TASK ITEM: Transcribe the entries exactly as each line appears.

INFORMATION SUPPLIED:
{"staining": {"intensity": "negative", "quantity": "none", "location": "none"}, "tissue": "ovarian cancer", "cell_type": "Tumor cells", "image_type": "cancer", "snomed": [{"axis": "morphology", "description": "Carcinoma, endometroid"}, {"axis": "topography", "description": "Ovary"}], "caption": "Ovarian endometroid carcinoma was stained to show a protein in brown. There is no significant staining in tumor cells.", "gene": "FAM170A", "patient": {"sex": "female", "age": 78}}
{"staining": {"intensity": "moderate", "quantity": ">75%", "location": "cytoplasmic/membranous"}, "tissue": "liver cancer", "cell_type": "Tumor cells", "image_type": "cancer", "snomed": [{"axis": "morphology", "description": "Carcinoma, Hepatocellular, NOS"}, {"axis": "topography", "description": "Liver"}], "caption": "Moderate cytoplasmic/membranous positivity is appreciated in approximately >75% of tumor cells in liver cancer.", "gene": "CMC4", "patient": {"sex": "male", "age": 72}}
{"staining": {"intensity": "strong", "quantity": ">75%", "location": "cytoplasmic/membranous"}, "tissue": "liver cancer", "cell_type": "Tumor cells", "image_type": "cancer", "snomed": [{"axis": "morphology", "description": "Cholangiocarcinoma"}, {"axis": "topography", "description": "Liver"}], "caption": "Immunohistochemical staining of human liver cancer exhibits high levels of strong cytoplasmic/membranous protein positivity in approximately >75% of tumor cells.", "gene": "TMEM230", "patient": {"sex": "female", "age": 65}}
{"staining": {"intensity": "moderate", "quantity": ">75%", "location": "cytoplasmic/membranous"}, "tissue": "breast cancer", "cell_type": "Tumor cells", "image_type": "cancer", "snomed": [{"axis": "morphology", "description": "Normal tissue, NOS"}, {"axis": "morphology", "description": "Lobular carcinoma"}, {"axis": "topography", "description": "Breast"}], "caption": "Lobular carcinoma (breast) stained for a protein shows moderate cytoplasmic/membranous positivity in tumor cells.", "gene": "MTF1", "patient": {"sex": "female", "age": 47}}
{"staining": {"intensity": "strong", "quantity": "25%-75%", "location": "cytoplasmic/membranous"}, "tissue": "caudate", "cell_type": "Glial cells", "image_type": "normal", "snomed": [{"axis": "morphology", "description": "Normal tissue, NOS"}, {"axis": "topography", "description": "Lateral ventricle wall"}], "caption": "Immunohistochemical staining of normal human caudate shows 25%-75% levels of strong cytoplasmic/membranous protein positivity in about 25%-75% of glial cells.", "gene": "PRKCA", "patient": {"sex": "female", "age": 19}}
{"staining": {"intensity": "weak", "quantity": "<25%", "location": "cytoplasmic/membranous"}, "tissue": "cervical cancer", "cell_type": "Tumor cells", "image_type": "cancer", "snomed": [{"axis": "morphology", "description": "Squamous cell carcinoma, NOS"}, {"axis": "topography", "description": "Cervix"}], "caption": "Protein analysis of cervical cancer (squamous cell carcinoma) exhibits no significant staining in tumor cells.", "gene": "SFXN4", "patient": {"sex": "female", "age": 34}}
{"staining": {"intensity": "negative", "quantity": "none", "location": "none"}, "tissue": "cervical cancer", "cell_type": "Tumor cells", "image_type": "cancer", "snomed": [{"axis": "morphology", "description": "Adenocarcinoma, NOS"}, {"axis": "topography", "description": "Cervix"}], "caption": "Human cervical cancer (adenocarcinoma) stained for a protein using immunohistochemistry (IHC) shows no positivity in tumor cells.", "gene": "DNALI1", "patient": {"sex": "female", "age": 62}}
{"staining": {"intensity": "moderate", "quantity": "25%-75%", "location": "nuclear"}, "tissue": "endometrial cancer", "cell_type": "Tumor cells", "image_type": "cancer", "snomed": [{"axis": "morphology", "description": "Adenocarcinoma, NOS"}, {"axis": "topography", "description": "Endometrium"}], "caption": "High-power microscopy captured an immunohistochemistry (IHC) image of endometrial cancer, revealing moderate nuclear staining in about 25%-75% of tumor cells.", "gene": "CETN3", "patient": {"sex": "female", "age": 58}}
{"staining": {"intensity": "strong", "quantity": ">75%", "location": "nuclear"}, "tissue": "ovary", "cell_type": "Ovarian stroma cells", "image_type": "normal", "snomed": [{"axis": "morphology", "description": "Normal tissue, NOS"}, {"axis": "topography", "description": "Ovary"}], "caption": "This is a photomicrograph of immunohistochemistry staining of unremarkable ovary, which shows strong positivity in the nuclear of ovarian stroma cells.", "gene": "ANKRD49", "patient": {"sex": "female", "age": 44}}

EXERCISE RESULT:
{"staining": {"intensity": "negative", "quantity": "none", "location": "none"}, "tissue": "ovarian cancer", "cell_type": "Tumor cells", "image_type": "cancer", "snomed": [{"axis": "morphology", "description": "Carcinoma, endometroid"}, {"axis": "topography", "description": "Ovary"}], "caption": "Ovarian endometroid carcinoma was stained to show a protein in brown. There is no significant staining in tumor cells.", "gene": "FAM170A", "patient": {"sex": "female", "age": 78}}
{"staining": {"intensity": "moderate", "quantity": ">75%", "location": "cytoplasmic/membranous"}, "tissue": "liver cancer", "cell_type": "Tumor cells", "image_type": "cancer", "snomed": [{"axis": "morphology", "description": "Carcinoma, Hepatocellular, NOS"}, {"axis": "topography", "description": "Liver"}], "caption": "Moderate cytoplasmic/membranous positivity is appreciated in approximately >75% of tumor cells in liver cancer.", "gene": "CMC4", "patient": {"sex": "male", "age": 72}}
{"staining": {"intensity": "strong", "quantity": ">75%", "location": "cytoplasmic/membranous"}, "tissue": "liver cancer", "cell_type": "Tumor cells", "image_type": "cancer", "snomed": [{"axis": "morphology", "description": "Cholangiocarcinoma"}, {"axis": "topography", "description": "Liver"}], "caption": "Immunohistochemical staining of human liver cancer exhibits high levels of strong cytoplasmic/membranous protein positivity in approximately >75% of tumor cells.", "gene": "TMEM230", "patient": {"sex": "female", "age": 65}}
{"staining": {"intensity": "moderate", "quantity": ">75%", "location": "cytoplasmic/membranous"}, "tissue": "breast cancer", "cell_type": "Tumor cells", "image_type": "cancer", "snomed": [{"axis": "morphology", "description": "Normal tissue, NOS"}, {"axis": "morphology", "description": "Lobular carcinoma"}, {"axis": "topography", "description": "Breast"}], "caption": "Lobular carcinoma (breast) stained for a protein shows moderate cytoplasmic/membranous positivity in tumor cells.", "gene": "MTF1", "patient": {"sex": "female", "age": 47}}
{"staining": {"intensity": "strong", "quantity": "25%-75%", "location": "cytoplasmic/membranous"}, "tissue": "caudate", "cell_type": "Glial cells", "image_type": "normal", "snomed": [{"axis": "morphology", "description": "Normal tissue, NOS"}, {"axis": "topography", "description": "Lateral ventricle wall"}], "caption": "Immunohistochemical staining of normal human caudate shows 25%-75% levels of strong cytoplasmic/membranous protein positivity in about 25%-75% of glial cells.", "gene": "PRKCA", "patient": {"sex": "female", "age": 19}}
{"staining": {"intensity": "weak", "quantity": "<25%", "location": "cytoplasmic/membranous"}, "tissue": "cervical cancer", "cell_type": "Tumor cells", "image_type": "cancer", "snomed": [{"axis": "morphology", "description": "Squamous cell carcinoma, NOS"}, {"axis": "topography", "description": "Cervix"}], "caption": "Protein analysis of cervical cancer (squamous cell carcinoma) exhibits no significant staining in tumor cells.", "gene": "SFXN4", "patient": {"sex": "female", "age": 34}}
{"staining": {"intensity": "negative", "quantity": "none", "location": "none"}, "tissue": "cervical cancer", "cell_type": "Tumor cells", "image_type": "cancer", "snomed": [{"axis": "morphology", "description": "Adenocarcinoma, NOS"}, {"axis": "topography", "description": "Cervix"}], "caption": "Human cervical cancer (adenocarcinoma) stained for a protein using immunohistochemistry (IHC) shows no positivity in tumor cells.", "gene": "DNALI1", "patient": {"sex": "female", "age": 62}}
{"staining": {"intensity": "moderate", "quantity": "25%-75%", "location": "nuclear"}, "tissue": "endometrial cancer", "cell_type": "Tumor cells", "image_type": "cancer", "snomed": [{"axis": "morphology", "description": "Adenocarcinoma, NOS"}, {"axis": "topography", "description": "Endometrium"}], "caption": "High-power microscopy captured an immunohistochemistry (IHC) image of endometrial cancer, revealing moderate nuclear staining in about 25%-75% of tumor cells.", "gene": "CETN3", "patient": {"sex": "female", "age": 58}}
{"staining": {"intensity": "strong", "quantity": ">75%", "location": "nuclear"}, "tissue": "ovary", "cell_type": "Ovarian stroma cells", "image_type": "normal", "snomed": [{"axis": "morphology", "description": "Normal tissue, NOS"}, {"axis": "topography", "description": "Ovary"}], "caption": "This is a photomicrograph of immunohistochemistry staining of unremarkable ovary, which shows strong positivity in the nuclear of ovarian stroma cells.", "gene": "ANKRD49", "patient": {"sex": "female", "age": 44}}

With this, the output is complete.